═══ Given records ═══

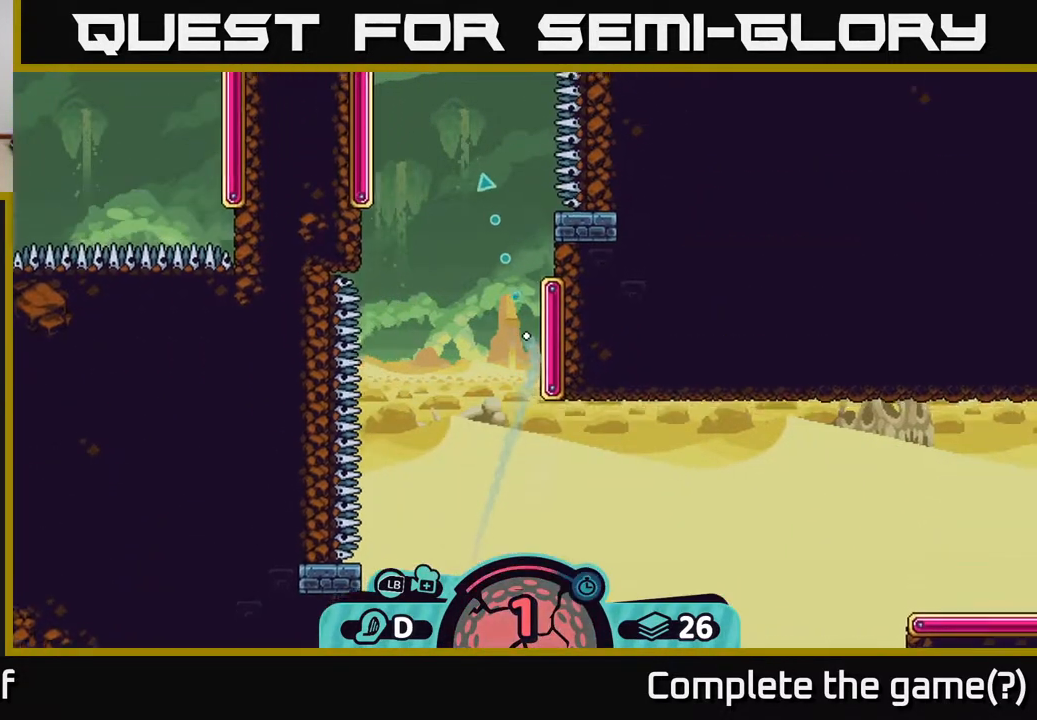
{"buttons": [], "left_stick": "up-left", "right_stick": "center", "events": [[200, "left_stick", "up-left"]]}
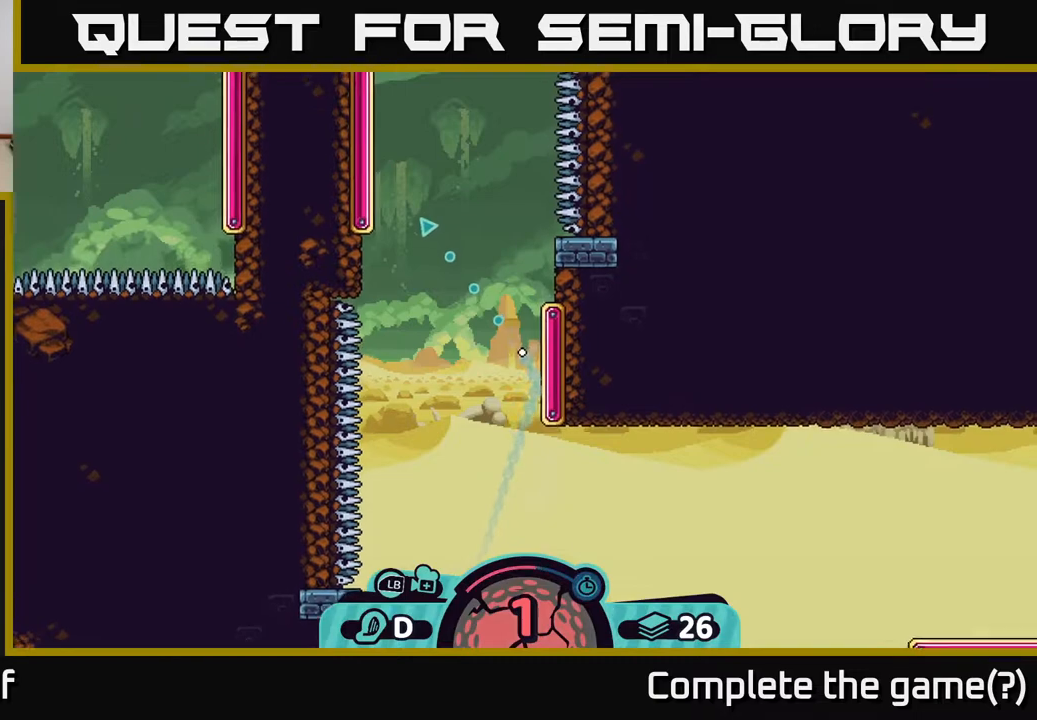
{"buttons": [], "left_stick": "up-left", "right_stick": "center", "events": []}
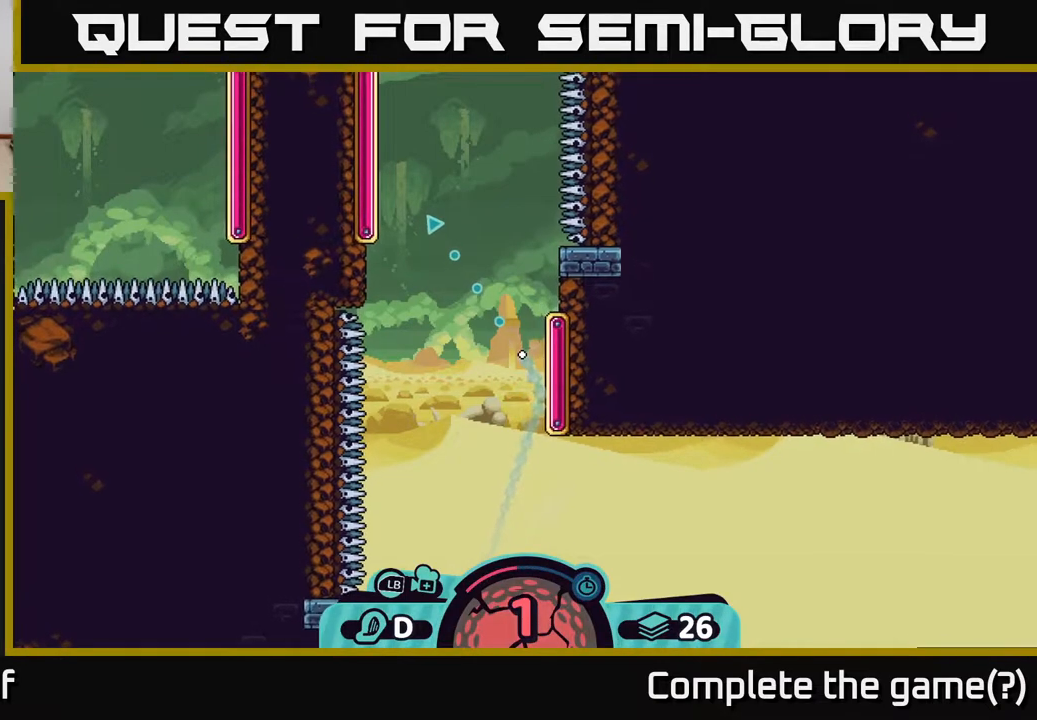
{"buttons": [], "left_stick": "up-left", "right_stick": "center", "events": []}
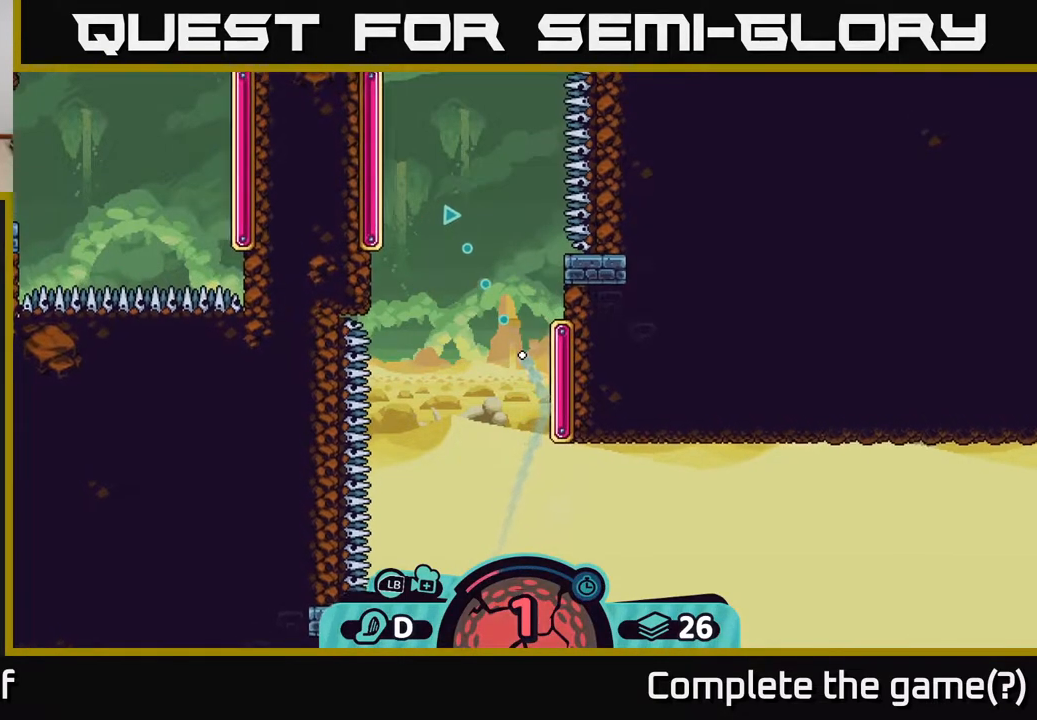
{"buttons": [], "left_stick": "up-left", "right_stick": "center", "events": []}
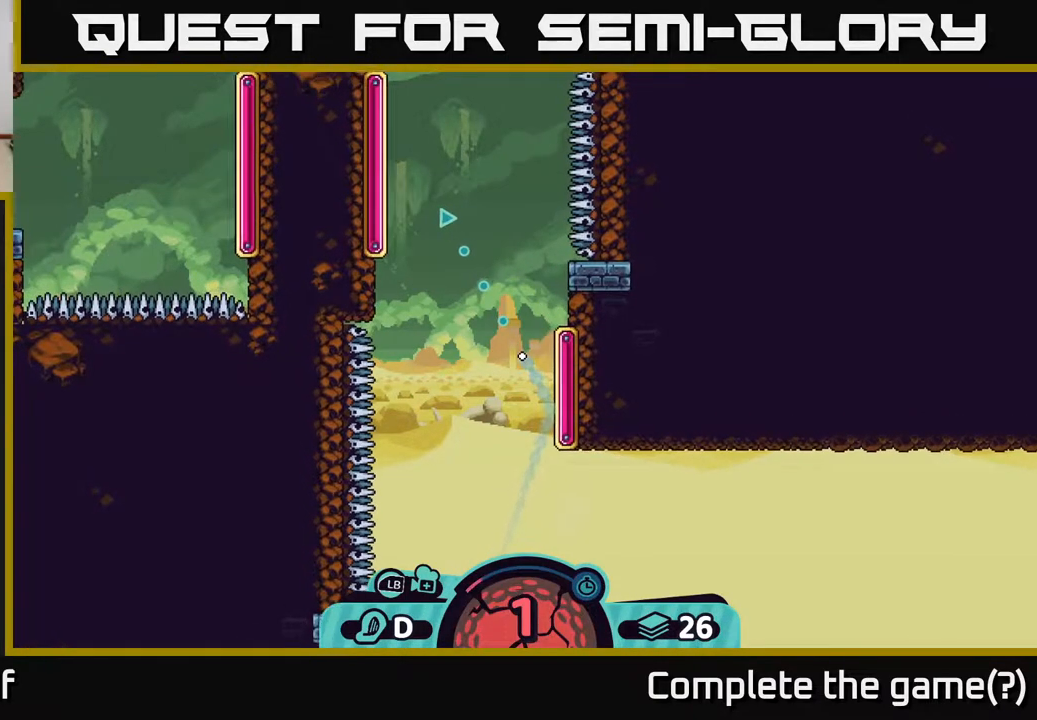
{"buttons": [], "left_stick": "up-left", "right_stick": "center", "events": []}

═══

__To do__. The entries are to be written out again exactly, though without any images.

__Solution to this problem__.
{"buttons": [], "left_stick": "up-left", "right_stick": "center", "events": [[200, "left_stick", "up-left"]]}
{"buttons": [], "left_stick": "up-left", "right_stick": "center", "events": []}
{"buttons": [], "left_stick": "up-left", "right_stick": "center", "events": []}
{"buttons": [], "left_stick": "up-left", "right_stick": "center", "events": []}
{"buttons": [], "left_stick": "up-left", "right_stick": "center", "events": []}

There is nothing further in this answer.